Response with clarification:

Let p denote the proportion of adults in the town who have encountered this flu strain.

According to the provided information

$H_0:p=0.08\\\\ H_a: p\neq0.08$

∵ $H_a$ this is a two-tailed test.

Test statistic:

$z=\dfrac{\hat{p}-p}{\sqrt{\dfrac{p(1-p)}{n}}}$

, where p= denotes the population proportion

${\hat{p}$ = signifies the sample proportion

n= represents the sample size

Setting n= 6 and ${\hat{p}=\dfrac{6}{88}\approx0.068$ and p=0.08

$z=\dfrac{0.068-0.08}{\sqrt{\dfrac{0.08(1-0.08)}{88}}}$

$z=\dfrac{-0.012}{0.0289199522192}\approx-0.415$

P-value for the two-tailed test:[2P(Z>|z|)

=2P(Z>|-0.415|)

=2P(Z>0.415) = 2[1-P(Z≤0.415)] [∵ P(Z>z)=1-P(Z≤z)]

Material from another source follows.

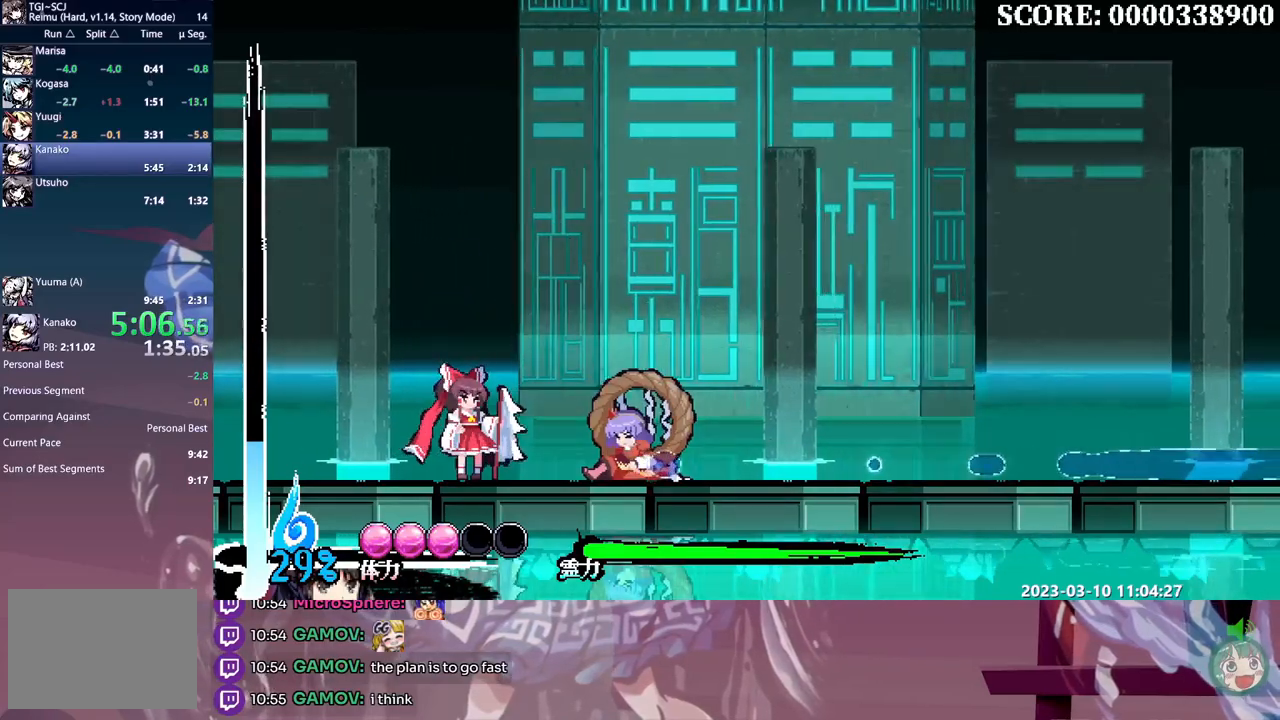
{"buttons": ["B", "DPAD_RIGHT"], "events": [[50, "B", "down"], [117, "B", "up"], [183, "B", "down"], [250, "B", "up"], [300, "B", "down"], [400, "B", "up"], [450, "B", "down"]]}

=2(1-0.6609) [from the z-table]

=0.6782

Decision: Because the p-value(0.6782) exceeds the significance level of 0.01, we do not reject the null hypothesis.

This leads us to conclude that there is insufficient evidence to back the assertion that the percentage of all adults in this town exposed to this flu strain deviates from the national average of 8%.